Indeed this soup of interrelating fields not only creates spacetime, it also creates the particles and all the other entities/conditions which exist at a specific point in time and place in space.

As just stated, Smolin makes his metaphysical relationism more concrete by tying it the physicists' notion of a “field”. More specifically, he ties it to the theory of “electric fields”. According to Smolin, “physicists using general relativity” can't

speak of a point, except by naming some features of the field lines that will uniquely distinguish that point”.

Moreover, this “network of relationships evolve[s] with time” and is “constantly changing”.

Specifically in terms of “loops”.

The loops of loop quantum gravity theory describes the nature (or structure) of space. That is, loops are extremely small (the size of a Planck length) and they make up the “fabric” of space. Loops are also called “spin networks” (which provides a “spin foam”). Thus both matter and space (in the loop quantum gravity picture) are deemed to be “atomic” (this word is used very loosely in this context).

Another way of describing this is to say that in loop quantum gravity space and time are quantized. That is, space and time are made up of the aforementioned “atoms”. Or, more technically, space and time are seen to be “granular and discrete” in the same way that the quantities (e.g., photons, etc.) of electromagnetism (or energy) are seen to be discrete in quantum theory. This means that space, time and energy can be quantized precisely because they're discrete (or atomic).

Smolin himself says that

what's wonderful about the loop picture is that it's entirely a picture in terms of relations”.

It is these loops which are relational and dynamic. And, by inference, loops make up our relational and dynamic spacetime.

In more detail, in this picture it's the case that there's

no preexisting geometry for space, no fixed reference points; everything is dynamic and relational”.

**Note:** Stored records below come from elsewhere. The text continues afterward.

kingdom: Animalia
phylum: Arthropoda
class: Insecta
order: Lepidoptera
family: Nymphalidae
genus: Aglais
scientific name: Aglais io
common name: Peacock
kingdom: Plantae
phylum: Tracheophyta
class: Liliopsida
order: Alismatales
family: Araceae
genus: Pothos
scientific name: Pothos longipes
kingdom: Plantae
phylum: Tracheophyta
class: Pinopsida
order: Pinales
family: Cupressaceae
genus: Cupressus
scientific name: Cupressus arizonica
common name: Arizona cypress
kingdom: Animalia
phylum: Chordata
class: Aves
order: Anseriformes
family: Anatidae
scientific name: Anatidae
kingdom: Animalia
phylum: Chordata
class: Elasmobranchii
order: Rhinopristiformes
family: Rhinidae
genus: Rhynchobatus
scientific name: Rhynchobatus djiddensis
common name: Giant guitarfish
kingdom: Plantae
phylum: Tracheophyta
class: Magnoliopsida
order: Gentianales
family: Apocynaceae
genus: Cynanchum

What's more, Smolin claims that

[t]his is the way Einstein taught us we have to understand the geometry of space and time – as something relational and dynamic, not fixed or given a priori”.

So whereas Newton believed that space and time are fixed; Smolin rejects that position by claiming that there's “no preexisting geometry for space” (or “no fixed reference points”). That means that we have a spacetime with a geometry that's “relational and dynamic”.

However, it's almost certainly the case that Einstein would never have expressed his own position in Smolin's own way. Nonetheless, Smolin's words may well still be an accurate (or faithful) reworking of Einstein's essential position on spacetime geometry.

Loop Quantum Gravity vs. String Theory

Smolin specifically counterposes loop quantum gravity with string theory. As Smolin puts it:

In string theory one studies strings moving in a fixed classical spacetime. ...what we call a background-dependent approach. ...One of the fundamental discoveries of Einstein is that there is no fixed background. The very geometry of space and time is a dynamical system that evolves in time.”

Indeed Smolin (along with such people as Carlo Rovelli, John Baez and Abhay Ashtekar) have rejected string theory precisely because he deems it to have retained the (Newtonian) notion of “absolute space”. Loop quantum gravity, on the other hand, upholds “backgroundlessness”.

So here again Smolin allies himself with Einstein and connects his own “background independent” theory to his metaphysical relationism.

Let's sum up Smolin's overall relationist position.

Smolin isn't only talking about things and their relations: he also sees the geometry of space and time as being relational. Indeed one can says that the geometry of spacetime is relational/dynamical precisely because things and their relations are also relational/dynamical.